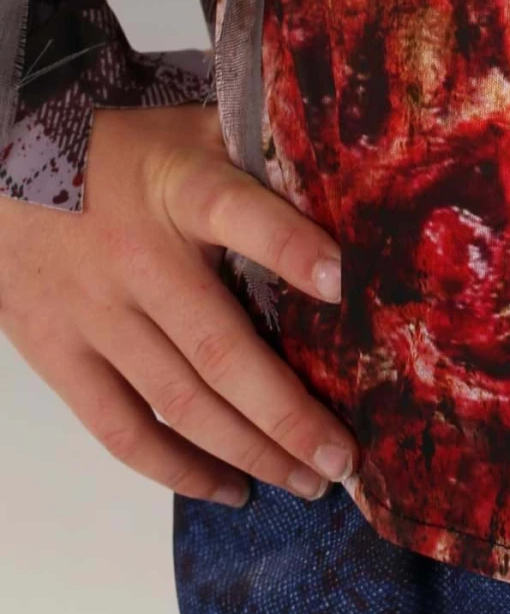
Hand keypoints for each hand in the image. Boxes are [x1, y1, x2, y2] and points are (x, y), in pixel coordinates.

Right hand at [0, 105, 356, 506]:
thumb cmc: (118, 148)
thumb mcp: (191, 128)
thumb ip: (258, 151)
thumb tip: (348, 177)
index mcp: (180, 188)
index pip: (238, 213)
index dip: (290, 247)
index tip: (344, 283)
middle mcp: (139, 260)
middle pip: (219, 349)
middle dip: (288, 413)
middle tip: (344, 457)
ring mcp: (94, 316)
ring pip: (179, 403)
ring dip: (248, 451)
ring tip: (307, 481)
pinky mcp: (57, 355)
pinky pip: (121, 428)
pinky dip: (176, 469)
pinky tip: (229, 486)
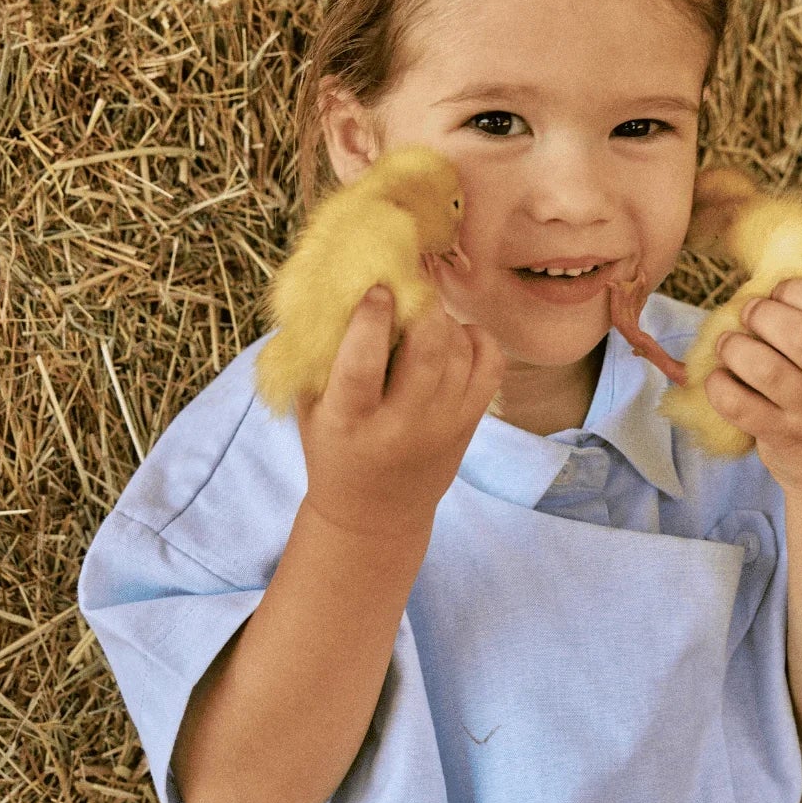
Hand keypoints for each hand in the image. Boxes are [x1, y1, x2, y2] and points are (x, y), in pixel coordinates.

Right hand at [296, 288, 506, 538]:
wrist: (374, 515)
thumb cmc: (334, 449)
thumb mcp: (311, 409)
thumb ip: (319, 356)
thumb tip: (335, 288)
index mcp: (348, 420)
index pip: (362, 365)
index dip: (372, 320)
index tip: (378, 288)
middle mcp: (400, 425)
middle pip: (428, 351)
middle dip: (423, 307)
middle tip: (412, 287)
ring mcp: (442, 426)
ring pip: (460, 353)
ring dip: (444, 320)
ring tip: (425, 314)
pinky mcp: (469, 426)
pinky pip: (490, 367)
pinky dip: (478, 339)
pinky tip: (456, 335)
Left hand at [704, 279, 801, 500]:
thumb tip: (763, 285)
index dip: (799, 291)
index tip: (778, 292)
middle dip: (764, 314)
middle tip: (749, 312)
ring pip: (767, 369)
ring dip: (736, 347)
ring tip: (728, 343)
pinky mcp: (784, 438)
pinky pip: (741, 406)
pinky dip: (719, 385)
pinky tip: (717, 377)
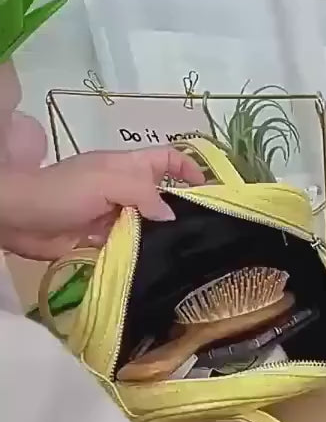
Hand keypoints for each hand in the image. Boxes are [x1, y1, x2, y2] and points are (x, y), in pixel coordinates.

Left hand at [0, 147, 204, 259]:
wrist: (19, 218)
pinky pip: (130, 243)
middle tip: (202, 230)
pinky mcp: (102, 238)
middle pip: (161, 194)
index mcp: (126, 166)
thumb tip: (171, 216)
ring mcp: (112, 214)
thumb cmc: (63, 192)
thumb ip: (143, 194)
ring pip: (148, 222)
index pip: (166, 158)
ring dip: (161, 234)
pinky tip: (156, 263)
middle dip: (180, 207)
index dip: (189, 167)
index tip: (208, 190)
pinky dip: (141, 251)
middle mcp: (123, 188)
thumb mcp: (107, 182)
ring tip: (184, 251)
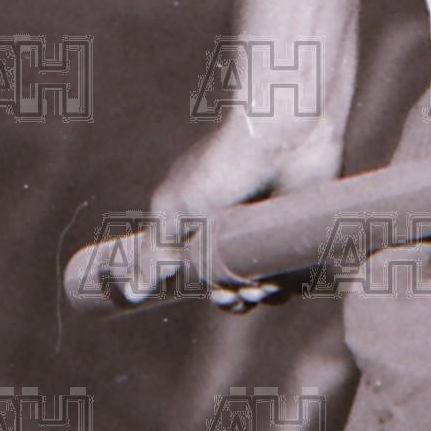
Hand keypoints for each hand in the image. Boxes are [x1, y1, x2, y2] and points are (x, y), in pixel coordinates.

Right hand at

+ + + + + + +

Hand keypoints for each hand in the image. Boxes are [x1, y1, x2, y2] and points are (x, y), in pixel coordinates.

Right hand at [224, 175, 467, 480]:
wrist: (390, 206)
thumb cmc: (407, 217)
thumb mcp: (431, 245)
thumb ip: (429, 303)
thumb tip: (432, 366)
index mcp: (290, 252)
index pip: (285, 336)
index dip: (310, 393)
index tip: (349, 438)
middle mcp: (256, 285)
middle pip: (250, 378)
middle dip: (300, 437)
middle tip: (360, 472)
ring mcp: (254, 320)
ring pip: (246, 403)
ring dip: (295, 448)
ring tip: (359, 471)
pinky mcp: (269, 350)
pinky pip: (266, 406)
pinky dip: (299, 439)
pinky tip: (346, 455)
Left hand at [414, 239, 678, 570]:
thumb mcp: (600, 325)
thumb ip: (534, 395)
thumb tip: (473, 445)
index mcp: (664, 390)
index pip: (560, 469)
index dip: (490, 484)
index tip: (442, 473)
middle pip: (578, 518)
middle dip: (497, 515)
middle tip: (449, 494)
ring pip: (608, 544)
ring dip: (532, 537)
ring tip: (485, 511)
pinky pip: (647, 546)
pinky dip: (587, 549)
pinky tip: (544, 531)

+ + + + + + +

**TASK REQUIREMENTS**
Within the listing above, the lines starting at the one containing "index tip: (378, 288)" and ending at the one containing "ring mcp: (112, 214)" are to be returned exactly. Omit the pictures.

**FINISHED EXERCISE**
index tip: (378, 288)
middle mcp: (400, 425)
middle pip: (428, 351)
middle dip: (423, 307)
middle tip: (412, 287)
ring mcp: (442, 426)
ring pip: (460, 353)
ring dip: (444, 320)
ring tip: (425, 314)
pinky mcp: (469, 426)
pinky pip: (490, 367)
pinky dip: (478, 339)
pinky tip: (456, 335)
Left hand at [704, 279, 801, 500]:
thumb tip: (763, 285)
index dip: (799, 291)
index tip: (778, 292)
middle dip: (764, 314)
middle tip: (749, 312)
ring pip: (767, 369)
ring dip: (736, 347)
ring tip: (728, 343)
pinky mcp: (784, 438)
pinky pip: (741, 406)
pinky dip: (719, 385)
pinky tip: (717, 377)
Hand keypoints for each hand in the image. Boxes are [x1, y1, x2, y2] and points are (x, y), in pixel coordinates.

Left hand at [0, 147, 204, 259]:
wrist: (19, 218)
pinky pip: (130, 243)
middle tip: (202, 230)
pinky mcp: (102, 238)
middle pip: (161, 194)
index mcp: (126, 166)
thumb tip: (171, 216)
ring mcp: (112, 214)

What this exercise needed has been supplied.